Das Weltbankprojekt "Land Matrix" zeigt, dass zwischen den Jahren 2000 und 2010 weltweit 83,2 Millionen Hektar Land an ausländische Firmen oder Staaten verpachtet oder verkauft wurden. Das Projekt, bei dem auch die Deutschen Gesellschaft für internationale Zusammenarbeit (GIZ) beteiligt ist, untersuchte mehr als 1200 Fälle.

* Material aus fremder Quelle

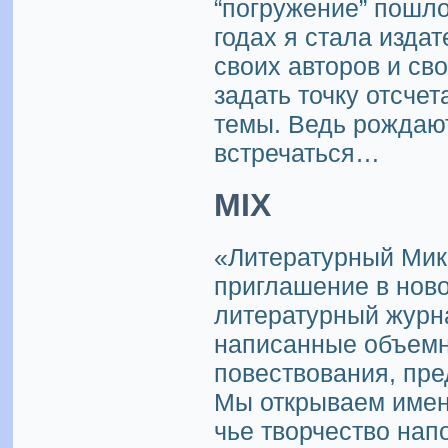
“погружение” пошло
годах я стала изда
своих авторов и сво
задать точку отсче
темы. Ведь рождаютс
встречаться…
MIX
«Литературный Mикс
приглашение в нов
литератур­ный журн
написанные объемн
повествования, пре
Мы открываем имен
чье творчество нап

In Lateinamerika wurden große Urwaldgebiete gerodet, um Platz für den Anbau von Futtermittel und Biokraftstoffe zu schaffen. Auch wenn es sich oft um heimische Großfirmen handelt: Jobs sind dabei nicht entstanden. Beim Soja-Anbau kann eine Person 500 Hektar bewirtschaften. Die Parzellen der Kleinbauern sind höchstens zwei Hektar groß. Der Ertrag reicht aber für das Einkommen und die Nahrung einer ganzen Familie.
Ob Soja-Kulturen in Lateinamerika, Palmöl- oder Kokos-Plantagen in Asien oder Zuckerrohr in Afrika: Die Kleinbauern sind meist die Verlierer, denn Kompensationen gibt es selten oder überhaupt nicht. Außerdem verbrauchen die riesigen Flächen mit Monokulturen sehr viel Wasser. Das Ergebnis: Die lokalen Bauern am Rande der riesigen Industriefläche können nichts mehr anbauen, weil ihnen das Wasser fehlt. Oft genug werden ihre Produkte außerdem von großflächiger Pestizidbesprühung über den Monokulturen vergiftet oder ihr Getreide wird mit genetisch veränderten Sorten aus dem Industrieanbau verseucht.
Weltbank fordert Regeln
Nicht nur Entwicklungshilfeorganisationen, auch die Weltbank fordert mittlerweile internationale Regeln für den Verkauf von Landflächen. Nach langwierigen Verhandlungen hat die FAO (Welternährungs- und Landwirtschaftsorganisation der UN) am 11. Mai freiwillige Richtlinien zum Umgang mit Landrechten verabschiedet. Die Richtlinien sollen sicher stellen, dass die Rechte der lokalen Bevölkerung gewahrt bleiben. Außerdem sollen die mittel- und längerfristigen Auswirkungen für Mensch und Umwelt analysiert und transparent dargestellt werden. Die Anwohner sollen am Entscheidungsprozess beteiligt werden.
Allerdings: es sind freiwillige Richtlinien. Und inwiefern sie auch bei nicht-landwirtschaftlichen oder inländischen Investoren, wie zum Beispiel in Phnom Penh, Anwendung finden werden, wird sich erst noch herausstellen müssen.